Par exemple, si la référence est 60 € et si un pays a des prix de 40 € sur 80 % des émissions et 80 € sur 20 % des émissions, son score est de ((40 x 0,8) + (60 x 0,2)) / 60 = 73 %.

Source : OCDE ; FIPECO.

Pour un prix de référence de 60 €, ce score était de seulement 19 % en 2018 en moyenne[3] dans les pays examinés, avec des différences très importantes selon les secteurs (5 % pour la production d’électricité et l’industrie, 80 % pour le transport routier et 38 % pour l’agriculture).

Il était de 55 % en France où il était le plus haut du G20. La France fait donc partie des pays où le prix du carbone est le plus proche des objectifs à atteindre pour respecter l’accord de Paris. Les seuls pays qui avaient un meilleur score étaient la Suisse, le Luxembourg, la Norvège, la Slovénie et l’Islande.

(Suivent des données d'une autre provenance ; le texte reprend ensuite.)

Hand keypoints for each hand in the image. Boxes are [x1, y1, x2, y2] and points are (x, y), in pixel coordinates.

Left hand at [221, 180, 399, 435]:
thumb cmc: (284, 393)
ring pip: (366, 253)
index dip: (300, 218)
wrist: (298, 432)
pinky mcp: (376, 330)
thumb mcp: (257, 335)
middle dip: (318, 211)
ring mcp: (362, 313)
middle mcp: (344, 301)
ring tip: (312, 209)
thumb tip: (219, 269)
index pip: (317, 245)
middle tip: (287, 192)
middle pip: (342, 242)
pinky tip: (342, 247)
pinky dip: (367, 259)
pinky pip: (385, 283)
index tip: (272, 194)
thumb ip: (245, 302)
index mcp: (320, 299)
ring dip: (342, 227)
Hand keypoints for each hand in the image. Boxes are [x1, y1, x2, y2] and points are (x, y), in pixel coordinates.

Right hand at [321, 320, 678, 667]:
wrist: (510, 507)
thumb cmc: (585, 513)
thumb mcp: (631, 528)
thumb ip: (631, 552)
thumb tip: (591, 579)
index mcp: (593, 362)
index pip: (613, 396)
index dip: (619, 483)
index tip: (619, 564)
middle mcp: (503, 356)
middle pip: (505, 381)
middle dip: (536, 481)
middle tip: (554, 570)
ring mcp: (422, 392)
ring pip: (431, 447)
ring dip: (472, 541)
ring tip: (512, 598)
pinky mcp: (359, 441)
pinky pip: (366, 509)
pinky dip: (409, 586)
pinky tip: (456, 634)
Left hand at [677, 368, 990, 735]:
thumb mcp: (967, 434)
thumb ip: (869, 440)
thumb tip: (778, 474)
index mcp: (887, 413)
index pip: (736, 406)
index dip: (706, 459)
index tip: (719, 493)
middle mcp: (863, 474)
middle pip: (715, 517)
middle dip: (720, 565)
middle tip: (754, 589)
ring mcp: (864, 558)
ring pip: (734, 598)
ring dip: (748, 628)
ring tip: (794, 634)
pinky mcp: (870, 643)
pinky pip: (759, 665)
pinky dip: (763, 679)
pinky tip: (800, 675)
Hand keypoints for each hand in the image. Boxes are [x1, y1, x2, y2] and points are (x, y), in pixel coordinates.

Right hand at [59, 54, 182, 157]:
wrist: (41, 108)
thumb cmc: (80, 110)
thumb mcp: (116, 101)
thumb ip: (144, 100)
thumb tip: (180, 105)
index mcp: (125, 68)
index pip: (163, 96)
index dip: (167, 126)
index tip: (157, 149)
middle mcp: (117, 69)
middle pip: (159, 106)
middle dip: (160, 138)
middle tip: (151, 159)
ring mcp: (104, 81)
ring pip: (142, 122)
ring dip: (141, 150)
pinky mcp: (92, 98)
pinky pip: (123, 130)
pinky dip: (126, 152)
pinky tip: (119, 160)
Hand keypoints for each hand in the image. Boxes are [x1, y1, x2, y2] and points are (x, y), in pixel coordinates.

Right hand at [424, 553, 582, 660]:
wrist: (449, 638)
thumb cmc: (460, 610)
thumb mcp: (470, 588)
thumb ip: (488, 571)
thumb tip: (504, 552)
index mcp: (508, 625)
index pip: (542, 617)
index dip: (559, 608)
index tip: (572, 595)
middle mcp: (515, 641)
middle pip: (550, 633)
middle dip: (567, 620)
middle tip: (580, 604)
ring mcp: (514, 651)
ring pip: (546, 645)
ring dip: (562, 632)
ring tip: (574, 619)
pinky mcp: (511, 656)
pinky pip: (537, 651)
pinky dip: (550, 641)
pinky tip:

Le score de l’Allemagne était de 41 %. Ceux des Etats-Unis et de la Chine étaient de 22 % et 9 %.

La hausse des prix du carbone sur le marché européen des droits entre 2018, où il était encore inférieur à 20 €, et 2021 (il est supérieur à 50 € en mai) a contribué à améliorer le score des pays de l’Union européenne qui, toutes choses égales par ailleurs, pourrait être passé de 44 % en 2018 à 52 % en 2020.

 

[1] Rapport entre la variation des émissions due à une variation de la taxe et cette même variation de la taxe.

[2] Ou pour l’achat d’un matériel plus économe en énergie qui permet une telle réduction.

[3] Moyenne pondérée par la part de chaque pays dans les émissions, ce qui donne un poids très important aux Etats-Unis et à la Chine.